> **TASK TO CARRY OUT**: Please retype the records below exactly, leaving out any pictures.

> **SUPPLIED INFORMATION**:
==================================================

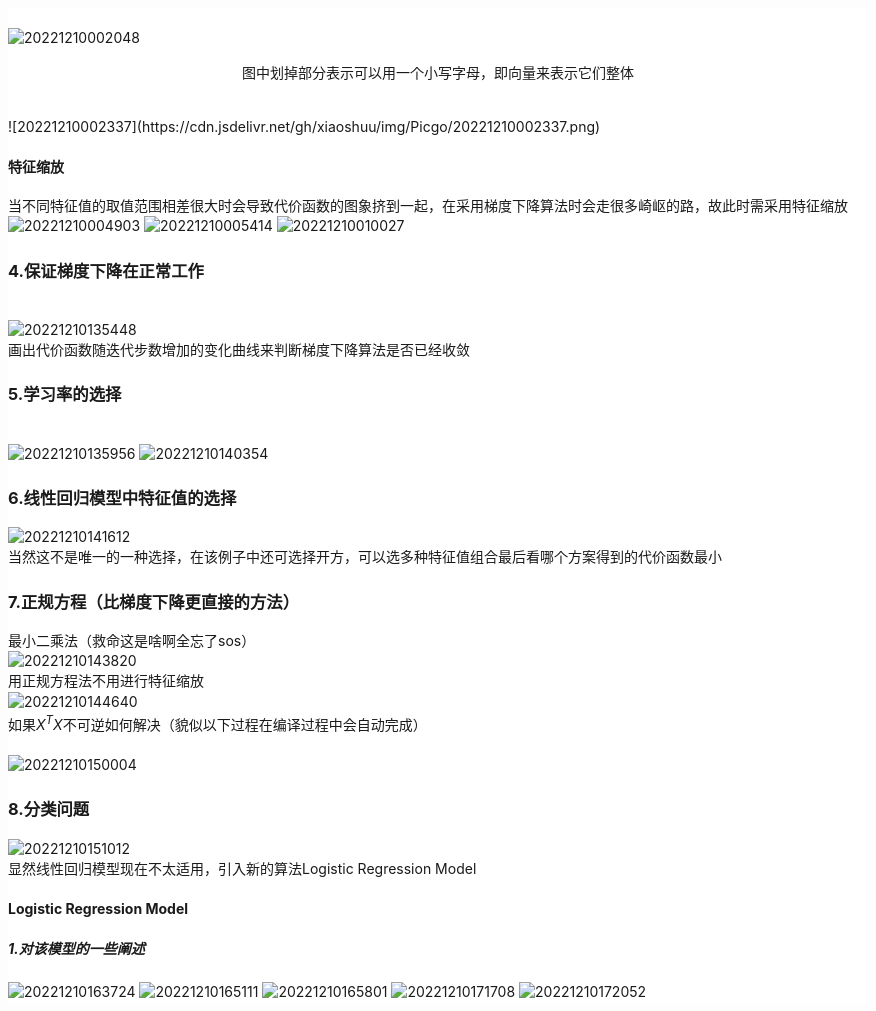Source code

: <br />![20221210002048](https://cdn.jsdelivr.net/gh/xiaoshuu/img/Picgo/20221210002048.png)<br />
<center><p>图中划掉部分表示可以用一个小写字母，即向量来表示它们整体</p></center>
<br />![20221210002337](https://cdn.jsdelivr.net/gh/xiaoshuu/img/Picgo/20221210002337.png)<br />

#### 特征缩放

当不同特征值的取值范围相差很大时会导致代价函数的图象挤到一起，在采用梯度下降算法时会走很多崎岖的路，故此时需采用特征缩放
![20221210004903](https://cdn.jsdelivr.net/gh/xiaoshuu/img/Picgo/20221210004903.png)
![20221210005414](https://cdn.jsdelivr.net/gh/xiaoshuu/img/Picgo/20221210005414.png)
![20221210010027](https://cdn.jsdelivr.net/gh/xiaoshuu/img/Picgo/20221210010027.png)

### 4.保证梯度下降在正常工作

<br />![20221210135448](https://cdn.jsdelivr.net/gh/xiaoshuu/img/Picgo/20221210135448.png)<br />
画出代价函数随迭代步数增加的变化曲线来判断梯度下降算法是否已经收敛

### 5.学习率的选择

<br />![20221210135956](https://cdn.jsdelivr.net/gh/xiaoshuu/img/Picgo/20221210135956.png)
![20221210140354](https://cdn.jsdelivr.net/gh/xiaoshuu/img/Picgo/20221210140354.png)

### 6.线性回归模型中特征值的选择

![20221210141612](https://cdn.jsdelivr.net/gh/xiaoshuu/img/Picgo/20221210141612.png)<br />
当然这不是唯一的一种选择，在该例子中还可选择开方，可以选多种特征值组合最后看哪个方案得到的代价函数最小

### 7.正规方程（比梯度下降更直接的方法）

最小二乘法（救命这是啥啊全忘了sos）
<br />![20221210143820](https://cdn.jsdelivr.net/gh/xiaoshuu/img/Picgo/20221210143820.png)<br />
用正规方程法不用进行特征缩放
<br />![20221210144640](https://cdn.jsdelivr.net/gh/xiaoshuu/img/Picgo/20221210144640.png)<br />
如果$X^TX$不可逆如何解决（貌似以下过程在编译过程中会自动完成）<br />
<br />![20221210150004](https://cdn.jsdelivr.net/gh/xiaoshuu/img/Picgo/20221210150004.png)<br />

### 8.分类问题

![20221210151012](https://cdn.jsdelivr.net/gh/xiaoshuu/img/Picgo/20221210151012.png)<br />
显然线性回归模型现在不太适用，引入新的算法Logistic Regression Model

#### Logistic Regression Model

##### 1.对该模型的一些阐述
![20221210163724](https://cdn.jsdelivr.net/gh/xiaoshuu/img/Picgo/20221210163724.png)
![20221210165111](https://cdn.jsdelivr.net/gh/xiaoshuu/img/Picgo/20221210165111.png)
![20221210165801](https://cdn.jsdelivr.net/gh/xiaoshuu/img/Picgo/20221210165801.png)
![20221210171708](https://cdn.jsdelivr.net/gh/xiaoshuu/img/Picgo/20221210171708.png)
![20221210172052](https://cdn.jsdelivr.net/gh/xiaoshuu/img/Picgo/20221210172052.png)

==================================================

> **ANSWER BELOW**:
Source code

: <br />![20221210002048](https://cdn.jsdelivr.net/gh/xiaoshuu/img/Picgo/20221210002048.png)<br />
<center><p>图中划掉部分表示可以用一个小写字母，即向量来表示它们整体</p></center>
<br />![20221210002337](https://cdn.jsdelivr.net/gh/xiaoshuu/img/Picgo/20221210002337.png)<br />

#### 特征缩放

当不同特征值的取值范围相差很大时会导致代价函数的图象挤到一起，在采用梯度下降算法时会走很多崎岖的路，故此时需采用特征缩放
![20221210004903](https://cdn.jsdelivr.net/gh/xiaoshuu/img/Picgo/20221210004903.png)
![20221210005414](https://cdn.jsdelivr.net/gh/xiaoshuu/img/Picgo/20221210005414.png)
![20221210010027](https://cdn.jsdelivr.net/gh/xiaoshuu/img/Picgo/20221210010027.png)

### 4.保证梯度下降在正常工作

<br />![20221210135448](https://cdn.jsdelivr.net/gh/xiaoshuu/img/Picgo/20221210135448.png)<br />
画出代价函数随迭代步数增加的变化曲线来判断梯度下降算法是否已经收敛

### 5.学习率的选择

<br />![20221210135956](https://cdn.jsdelivr.net/gh/xiaoshuu/img/Picgo/20221210135956.png)
![20221210140354](https://cdn.jsdelivr.net/gh/xiaoshuu/img/Picgo/20221210140354.png)

### 6.线性回归模型中特征值的选择

![20221210141612](https://cdn.jsdelivr.net/gh/xiaoshuu/img/Picgo/20221210141612.png)<br />
当然这不是唯一的一种选择，在该例子中还可选择开方，可以选多种特征值组合最后看哪个方案得到的代价函数最小

### 7.正规方程（比梯度下降更直接的方法）

最小二乘法（救命这是啥啊全忘了sos）
<br />![20221210143820](https://cdn.jsdelivr.net/gh/xiaoshuu/img/Picgo/20221210143820.png)<br />
用正规方程法不用进行特征缩放
<br />![20221210144640](https://cdn.jsdelivr.net/gh/xiaoshuu/img/Picgo/20221210144640.png)<br />
如果$X^TX$不可逆如何解决（貌似以下过程在编译过程中会自动完成）<br />
<br />![20221210150004](https://cdn.jsdelivr.net/gh/xiaoshuu/img/Picgo/20221210150004.png)<br />

### 8.分类问题

![20221210151012](https://cdn.jsdelivr.net/gh/xiaoshuu/img/Picgo/20221210151012.png)<br />
显然线性回归模型现在不太适用，引入新的算法Logistic Regression Model

#### Logistic Regression Model

##### 1.对该模型的一些阐述
![20221210163724](https://cdn.jsdelivr.net/gh/xiaoshuu/img/Picgo/20221210163724.png)
![20221210165111](https://cdn.jsdelivr.net/gh/xiaoshuu/img/Picgo/20221210165111.png)
![20221210165801](https://cdn.jsdelivr.net/gh/xiaoshuu/img/Picgo/20221210165801.png)
![20221210171708](https://cdn.jsdelivr.net/gh/xiaoshuu/img/Picgo/20221210171708.png)
![20221210172052](https://cdn.jsdelivr.net/gh/xiaoshuu/img/Picgo/20221210172052.png)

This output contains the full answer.